* _Your objective_
From the data below, pull out every line that contains the string "series", matching case exactly.

* _Extracted entries_

——

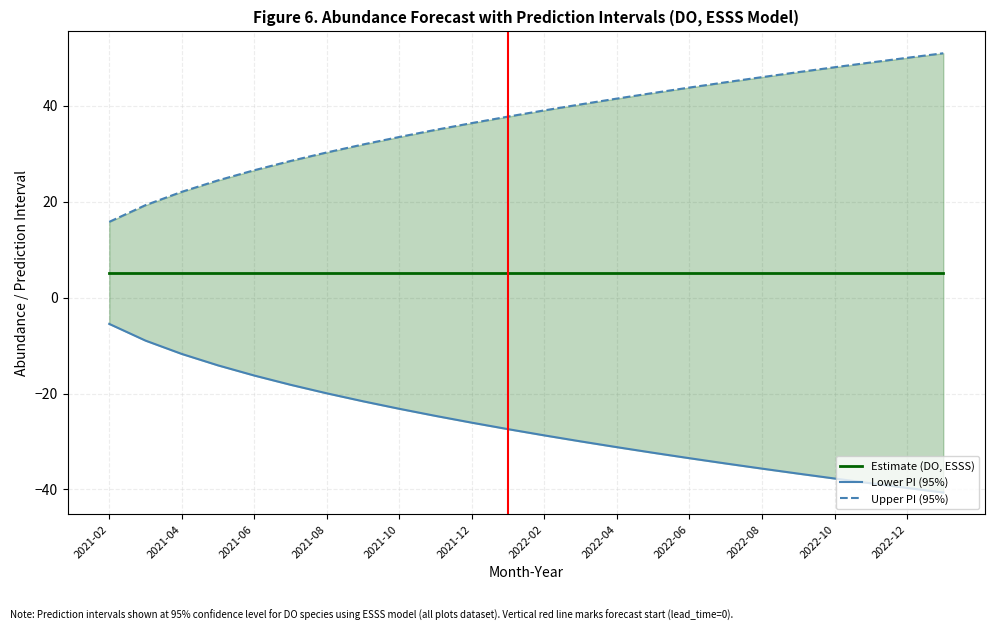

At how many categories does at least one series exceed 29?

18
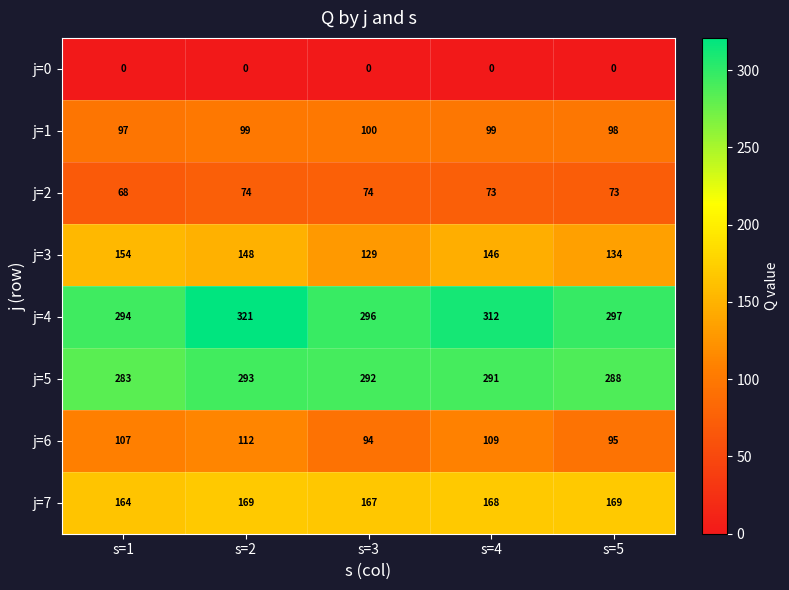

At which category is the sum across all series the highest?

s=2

——

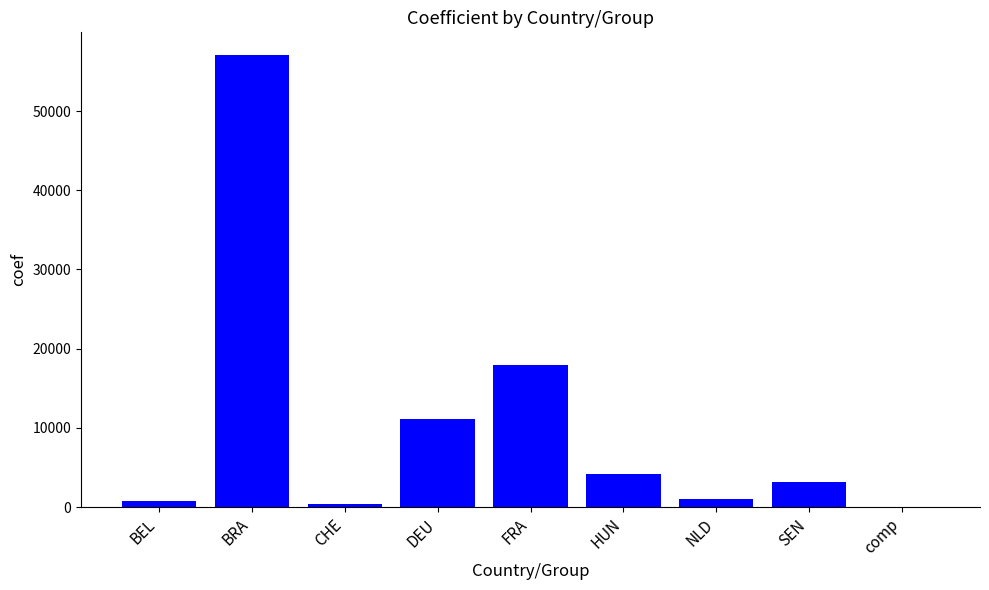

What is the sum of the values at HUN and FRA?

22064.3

——

* _Result of the task_
At how many categories does at least one series exceed 29?
At which category is the sum across all series the highest?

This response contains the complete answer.